Problem to solve:
Copy the complete listing word for word, but do not carry over any images.

Dataset content:
★ ★ ★
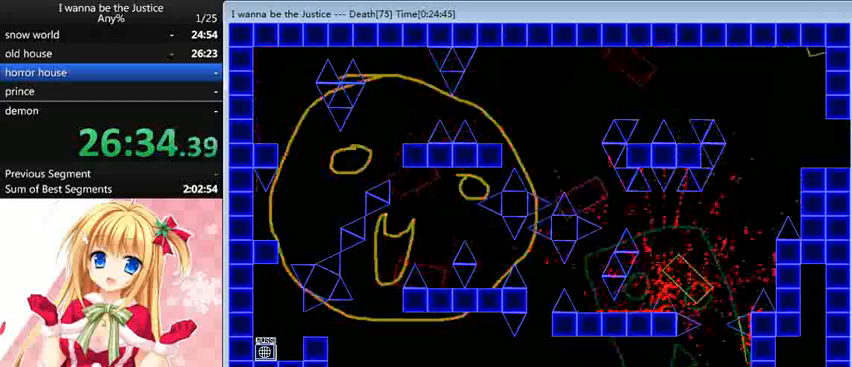
Gameplay with keyboard; each line is a JSON object with the keys held at the frame after it. "events" lists presses ("down") and releases ("up") of "0", "down", "left", "r", "right", "shift_l", "shift_r", "up" and "z" between this image and that frame as [ms after this image, input, new state], when the widget could be followed in between. No other keys are recorded. Mouse input is not recorded.
{"keys": ["right", "shift_l"], "events": [[40, "r", "down"], [120, "r", "up"], [160, "right", "down"], [280, "shift_l", "down"]]}
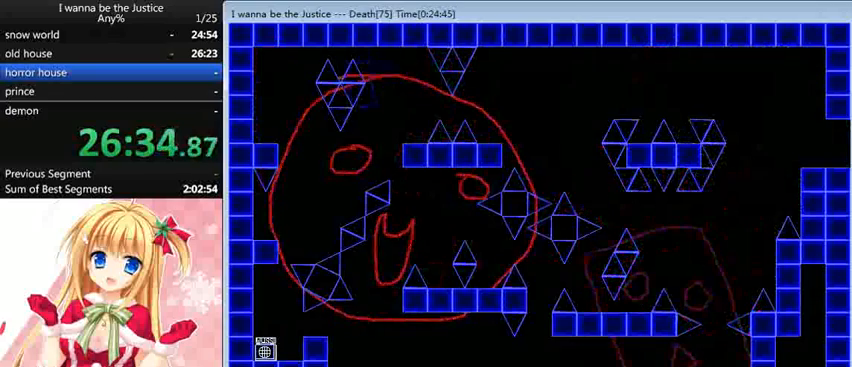
{"keys": ["right", "shift_l"], "events": [[160, "shift_l", "up"], [520, "shift_l", "down"]]}
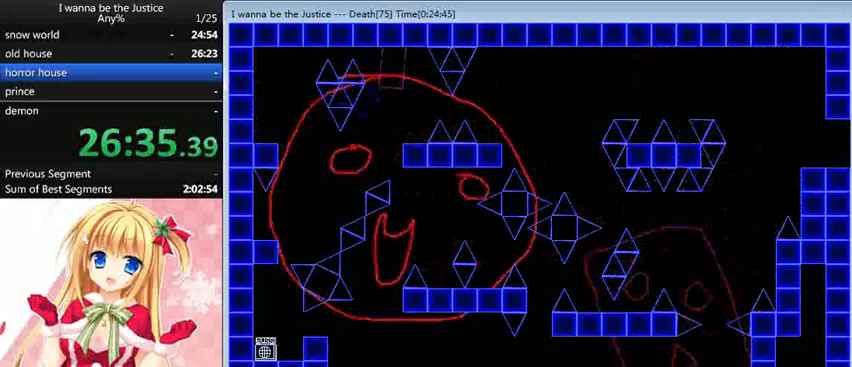
{"keys": ["right"], "events": [[200, "shift_l", "up"]]}
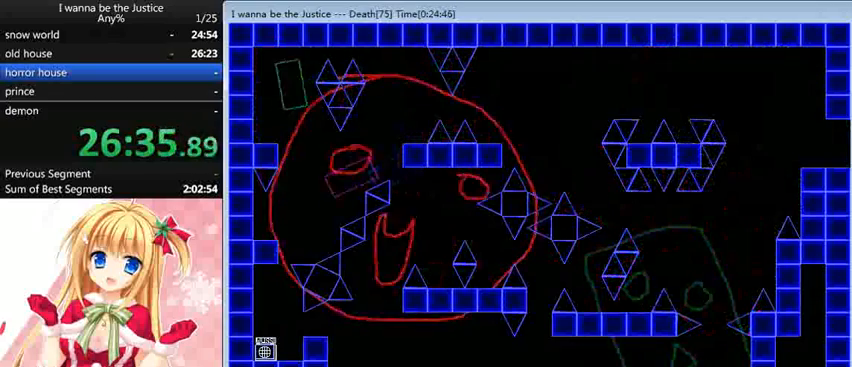
{"keys": ["right"], "events": [[40, "shift_l", "down"], [200, "shift_l", "up"]]}
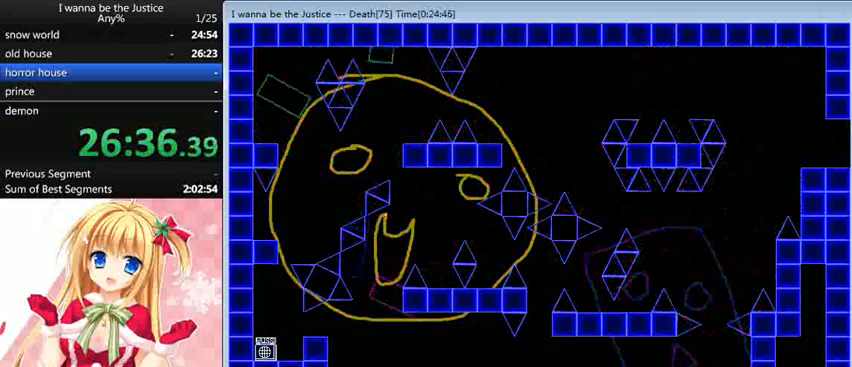
{"keys": ["right", "shift_l"], "events": [[200, "right", "up"], [280, "right", "down"], [280, "shift_l", "down"]]}
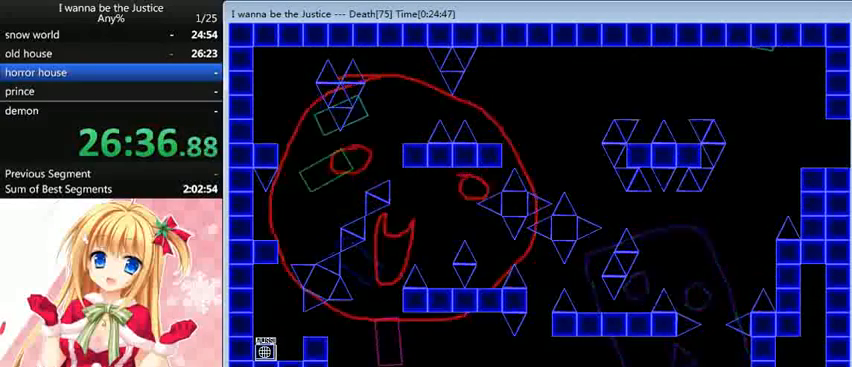
{"keys": ["right"], "events": [[40, "shift_l", "up"], [160, "shift_l", "down"], [320, "shift_l", "up"]]}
★ ★ ★
Result of this task:
Gameplay with keyboard; each line is a JSON object with the keys held at the frame after it. "events" lists presses ("down") and releases ("up") of "0", "down", "left", "r", "right", "shift_l", "shift_r", "up" and "z" between this image and that frame as [ms after this image, input, new state], when the widget could be followed in between. No other keys are recorded. Mouse input is not recorded.
{"keys": ["right", "shift_l"], "events": [[40, "r", "down"], [120, "r", "up"], [160, "right", "down"], [280, "shift_l", "down"]]}
{"keys": ["right", "shift_l"], "events": [[160, "shift_l", "up"], [520, "shift_l", "down"]]}
{"keys": ["right"], "events": [[200, "shift_l", "up"]]}
{"keys": ["right"], "events": [[40, "shift_l", "down"], [200, "shift_l", "up"]]}
{"keys": ["right", "shift_l"], "events": [[200, "right", "up"], [280, "right", "down"], [280, "shift_l", "down"]]}
{"keys": ["right"], "events": [[40, "shift_l", "up"], [160, "shift_l", "down"], [320, "shift_l", "up"]]}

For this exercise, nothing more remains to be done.